Document extract:
━━━

Death from Swapping
Can Python be used for machine learning with 1.400.000 samples on a regular desktop PC?
The Python programming language showed its worth for rapid model development in a machine learning open innovation challenge. However, it meets its limit when the model and the data set cannot fit in the computers main memory at the same time, resulting in extensive swapping of memory and inefficient use of CPU. I wish to thank Lukas Jannik Bjerrum for loan of 4 GB of ram modules from his gaming PC.
It was a refreshing change from the data analysis and modelling of molecular datasets. With the number of samples being much larger than the number of variables, there was plenty of well-structured data available for testing. The real challenge turned out to be memory management with Python.
Python’s libraries Pandas with the excellent DataFrame object structure made it easy to handle the gigabyte sized training data. Once the text data files had been parsed, it was fast to save and load the DataFrame object to disk using the HFStore utility of Pandas. Numerical Python (numpy) made it fast to do matrix and mathematical manipulation of the objects data.
Model Building was done with the Scikit-Learn machine learning library in Python. It quickly turned out that the random forests model was most efficient at building predictive classifications models from the provided training data. It was superior to linear classification models such as logistic regression, probably because some of the numerical values showed discretization with a nonlinear relationship to the classes. Random forest can handle the nonlinear nature of the data by having multiple criteria for splitting of the dataset from the same variable in different tree nodes. As example one node says > 0.5 the other <0.75.

━━━

Information supplied:
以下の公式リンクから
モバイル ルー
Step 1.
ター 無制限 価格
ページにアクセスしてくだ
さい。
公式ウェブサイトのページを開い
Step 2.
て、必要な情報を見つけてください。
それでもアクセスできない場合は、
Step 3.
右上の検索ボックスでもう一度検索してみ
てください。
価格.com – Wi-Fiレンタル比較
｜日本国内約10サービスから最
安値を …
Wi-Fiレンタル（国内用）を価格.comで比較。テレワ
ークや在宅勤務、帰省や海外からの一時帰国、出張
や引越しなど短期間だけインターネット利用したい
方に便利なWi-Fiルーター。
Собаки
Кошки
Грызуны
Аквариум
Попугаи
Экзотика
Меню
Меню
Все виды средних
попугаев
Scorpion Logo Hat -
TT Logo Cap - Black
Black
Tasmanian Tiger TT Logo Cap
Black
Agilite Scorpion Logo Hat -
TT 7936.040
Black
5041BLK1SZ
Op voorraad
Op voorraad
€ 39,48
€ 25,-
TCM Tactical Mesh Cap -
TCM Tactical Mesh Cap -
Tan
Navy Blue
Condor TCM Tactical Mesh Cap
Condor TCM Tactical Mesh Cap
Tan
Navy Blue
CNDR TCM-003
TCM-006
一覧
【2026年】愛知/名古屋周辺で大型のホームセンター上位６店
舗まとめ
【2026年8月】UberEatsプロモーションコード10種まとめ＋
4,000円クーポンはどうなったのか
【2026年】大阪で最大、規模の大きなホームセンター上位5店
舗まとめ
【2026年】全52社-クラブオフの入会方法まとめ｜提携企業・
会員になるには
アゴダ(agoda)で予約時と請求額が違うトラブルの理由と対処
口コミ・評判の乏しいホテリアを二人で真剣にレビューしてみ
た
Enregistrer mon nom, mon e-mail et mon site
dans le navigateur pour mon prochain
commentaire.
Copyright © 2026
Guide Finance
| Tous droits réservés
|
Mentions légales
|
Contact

━━━

Work instruction A:
Answer these questions about the text on Python memory swapping:
(i) Which Pandas utility was used to save and load the DataFrame object to disk?
(ii) Which model proved most efficient at building predictive classification models from the training data?
(iii) How much RAM was loaned for the work?
Work instruction B: Reproduce the part of the text on Python memory swapping that opens with the words containing "Death from Swapping" and closes with "management with Python.".
The listing has no connection to the text on Python memory swapping.

Task solution A:
(i) The HFStore utility
(ii) The random forests model
(iii) 4 GB

Task solution B:
Death from Swapping
Can Python be used for machine learning with 1.400.000 samples on a regular desktop PC?
The Python programming language showed its worth for rapid model development in a machine learning open innovation challenge. However, it meets its limit when the model and the data set cannot fit in the computers main memory at the same time, resulting in extensive swapping of memory and inefficient use of CPU. I wish to thank Lukas Jannik Bjerrum for loan of 4 GB of ram modules from his gaming PC.
It was a refreshing change from the data analysis and modelling of molecular datasets. With the number of samples being much larger than the number of variables, there was plenty of well-structured data available for testing. The real challenge turned out to be memory management with Python.